AAFP President Glen Stream, M.D., M.B.I., of Spokane, Wash., said the combination of the SGR and sequestration cuts "threatens the financial viability of many family physician practices," potentially decreasing the availability of primary care services for both Medicare and Tricare patients.

Story Highlights

  • The AAFP has launched a grass-roots campaign to block impending Medicare physician payment reductions called for by the sustainable growth rate and the sequestration provision.
  • If enacted, the reductions would result in a nearly 30 percent reduction in the Medicare physician payment rate by early January.
  • The AAFP has issued Speak Out alerts giving members an expedited way to reach their representatives in Washington to voice opposition to the impending reductions.

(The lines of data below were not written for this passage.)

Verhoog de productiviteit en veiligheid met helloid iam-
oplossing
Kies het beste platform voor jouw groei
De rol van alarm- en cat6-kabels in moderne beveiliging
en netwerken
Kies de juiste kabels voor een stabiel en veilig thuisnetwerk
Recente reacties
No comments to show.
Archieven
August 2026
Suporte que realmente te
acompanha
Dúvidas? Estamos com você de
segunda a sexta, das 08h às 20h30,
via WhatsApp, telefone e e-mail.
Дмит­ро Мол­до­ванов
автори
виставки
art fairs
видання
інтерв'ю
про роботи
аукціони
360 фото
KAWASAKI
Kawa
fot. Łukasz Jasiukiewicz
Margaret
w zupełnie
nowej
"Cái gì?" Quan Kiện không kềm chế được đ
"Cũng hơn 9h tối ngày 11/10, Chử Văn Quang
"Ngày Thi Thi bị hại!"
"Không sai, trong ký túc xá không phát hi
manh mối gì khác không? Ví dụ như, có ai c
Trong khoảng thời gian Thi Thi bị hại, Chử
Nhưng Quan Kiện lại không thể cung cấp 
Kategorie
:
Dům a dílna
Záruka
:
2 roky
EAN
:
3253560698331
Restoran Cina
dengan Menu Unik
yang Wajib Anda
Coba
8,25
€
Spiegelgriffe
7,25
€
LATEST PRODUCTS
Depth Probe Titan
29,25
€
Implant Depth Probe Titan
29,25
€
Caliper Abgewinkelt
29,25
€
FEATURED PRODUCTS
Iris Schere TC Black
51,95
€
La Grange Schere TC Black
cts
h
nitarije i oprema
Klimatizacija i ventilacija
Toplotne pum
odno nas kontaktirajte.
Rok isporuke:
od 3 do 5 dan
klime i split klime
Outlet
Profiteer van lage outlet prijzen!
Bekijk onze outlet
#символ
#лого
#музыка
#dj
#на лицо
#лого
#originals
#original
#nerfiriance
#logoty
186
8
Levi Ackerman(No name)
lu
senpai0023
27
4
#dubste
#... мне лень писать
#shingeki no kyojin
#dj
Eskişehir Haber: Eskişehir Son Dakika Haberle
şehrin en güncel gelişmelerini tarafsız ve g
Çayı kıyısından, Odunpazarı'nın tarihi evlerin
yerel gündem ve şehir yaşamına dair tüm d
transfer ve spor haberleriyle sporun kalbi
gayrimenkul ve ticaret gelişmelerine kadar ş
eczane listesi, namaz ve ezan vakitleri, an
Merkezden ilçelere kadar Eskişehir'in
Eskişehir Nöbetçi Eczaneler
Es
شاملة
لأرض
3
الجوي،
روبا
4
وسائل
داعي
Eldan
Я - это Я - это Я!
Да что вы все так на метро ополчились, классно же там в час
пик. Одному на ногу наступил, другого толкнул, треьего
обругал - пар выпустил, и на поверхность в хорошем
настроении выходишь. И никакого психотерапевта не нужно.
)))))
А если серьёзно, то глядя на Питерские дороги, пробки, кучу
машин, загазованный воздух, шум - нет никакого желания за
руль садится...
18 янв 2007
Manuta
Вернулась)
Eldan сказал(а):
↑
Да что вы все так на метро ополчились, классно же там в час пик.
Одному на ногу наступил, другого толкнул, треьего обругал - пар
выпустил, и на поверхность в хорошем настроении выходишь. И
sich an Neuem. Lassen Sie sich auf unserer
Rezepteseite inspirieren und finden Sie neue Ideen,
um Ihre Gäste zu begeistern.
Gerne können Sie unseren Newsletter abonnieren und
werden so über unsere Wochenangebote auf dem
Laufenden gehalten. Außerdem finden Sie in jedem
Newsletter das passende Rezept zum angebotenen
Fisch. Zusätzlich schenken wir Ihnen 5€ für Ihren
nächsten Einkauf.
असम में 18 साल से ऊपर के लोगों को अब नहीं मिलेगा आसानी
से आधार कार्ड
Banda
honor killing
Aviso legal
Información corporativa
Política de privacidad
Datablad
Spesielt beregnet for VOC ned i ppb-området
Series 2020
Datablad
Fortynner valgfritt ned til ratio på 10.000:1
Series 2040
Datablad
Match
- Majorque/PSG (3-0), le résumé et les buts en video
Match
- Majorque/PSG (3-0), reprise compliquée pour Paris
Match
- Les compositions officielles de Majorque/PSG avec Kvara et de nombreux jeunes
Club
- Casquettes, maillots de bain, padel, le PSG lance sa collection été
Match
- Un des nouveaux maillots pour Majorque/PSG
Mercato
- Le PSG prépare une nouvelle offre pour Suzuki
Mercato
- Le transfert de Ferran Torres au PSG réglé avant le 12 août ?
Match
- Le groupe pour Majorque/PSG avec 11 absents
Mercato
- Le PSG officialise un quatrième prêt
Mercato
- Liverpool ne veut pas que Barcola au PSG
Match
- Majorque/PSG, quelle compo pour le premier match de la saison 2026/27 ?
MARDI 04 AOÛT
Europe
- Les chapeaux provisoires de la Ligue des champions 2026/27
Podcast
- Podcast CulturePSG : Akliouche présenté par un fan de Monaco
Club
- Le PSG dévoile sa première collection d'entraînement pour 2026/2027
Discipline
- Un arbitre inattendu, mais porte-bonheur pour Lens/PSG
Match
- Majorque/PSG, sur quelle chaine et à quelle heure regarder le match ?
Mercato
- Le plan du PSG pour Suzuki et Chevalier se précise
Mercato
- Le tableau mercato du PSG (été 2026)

"Our grass-roots efforts to avert these cuts are timely and important," Stream said in an interview with AAFP News Now. "With Congress in recess and members of Congress in their home districts, now is the time to make our concerns known."

"Medicare's flawed SGR formula has pummeled physicians' financial future with threatened cuts for nearly 11 years," says a letter from Stream to members. "These last-minute patches are not acceptable, and a permanent solution is needed. Family physicians need a dependable payment system to support care delivery."

The letter also describes the sequestration as a "heavy handed and inefficient way of addressing our nation's deficit troubles. The issue should be tackled with a comprehensive and bipartisan approach that results in a solution that supports the health of our communities."

The AAFP is providing letters and talking points to help members deliver their messages to Congress. The Academy also is urging members, when reaching out to congressional representatives, to explain how the impending reductions will affect their patients and practices.

A new analysis from a national consulting firm in Pittsburgh highlights the importance of the grass-roots effort by AAFP members. The Tripp Umbach analysis(www.ama-assn.org) demonstrates the effects of sequestration on the U.S. health care system and the U.S. economy.

The analysis notes that the 2 percent sequester, which is scheduled to remain in effect from 2013 until 2021, will trigger Medicare reductions that will grow from $10.7 billion in 2013 to $16.4 billion in 2021.

Based on the model employed by the analysis, the first year of funding cuts will result in job losses of more than 496,000 jobs. "The employment models show that employment losses increase as the cuts do. By 2021, the loss of 2 percent in Medicare funding … will translate into more than 766,000 fewer jobs in the U.S. economy."

The overall job losses pertain to health care employees as well as other jobs supported by the purchases of health care organizations and their employees -- the so-called multiplier effect, says the report.